Filter the listing below down to the lines containing the word "none".

____________

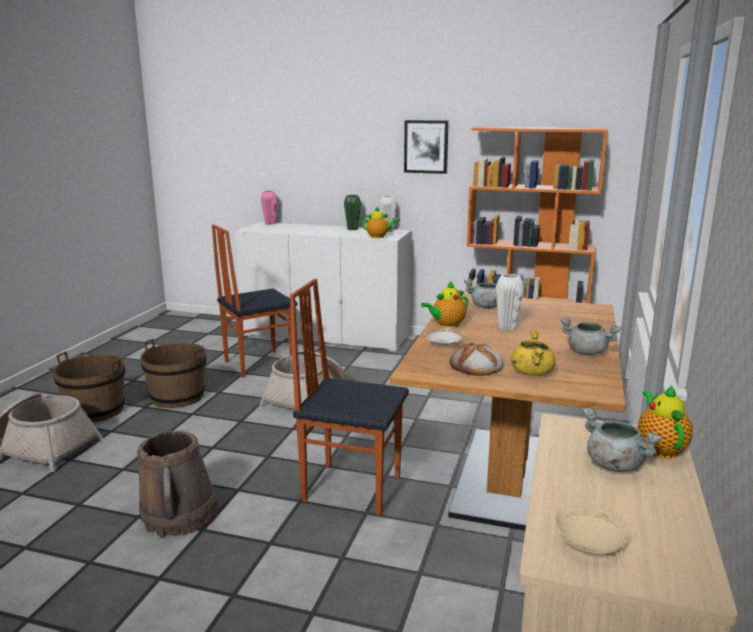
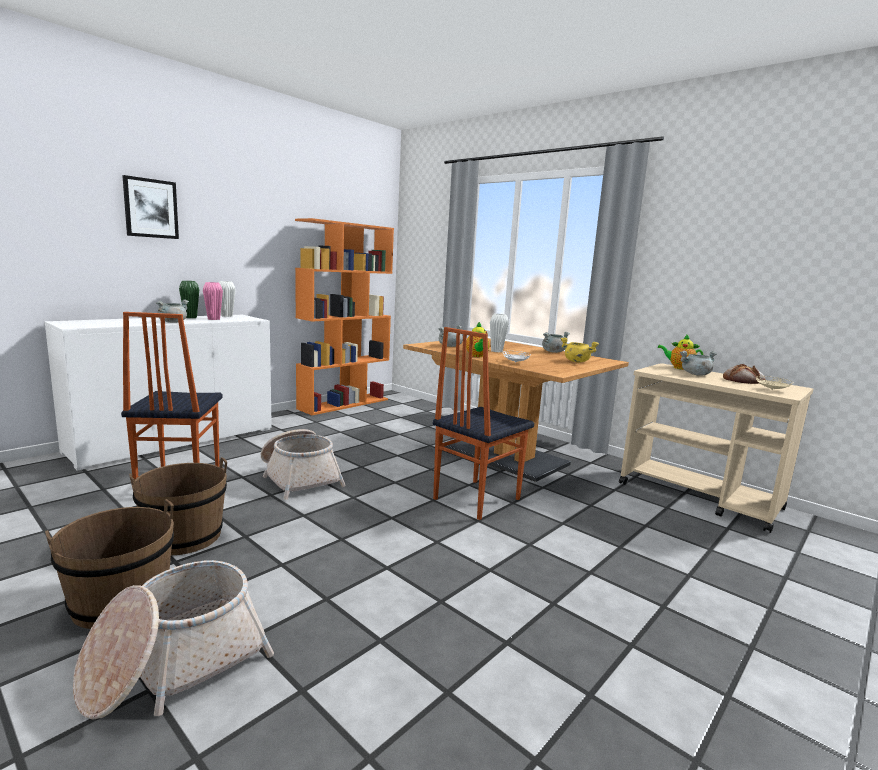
camera: 65 degrees left, 5 degrees down
(179, 514) = (456, 577): brown bucket -> none
(270, 224) = (72, 321): pink vase -> pink vase (213, 319)
(318, 232) = (172, 322): none -> grey cooking pot
(379, 236) = (243, 319): teapot -> none
(426, 146) = (251, 233): picture -> picture (151, 208)
(476, 366) = (559, 365): bread -> bread (743, 380)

____________

_Your response_.
(179, 514) = (456, 577): brown bucket -> none
(318, 232) = (172, 322): none -> grey cooking pot
(379, 236) = (243, 319): teapot -> none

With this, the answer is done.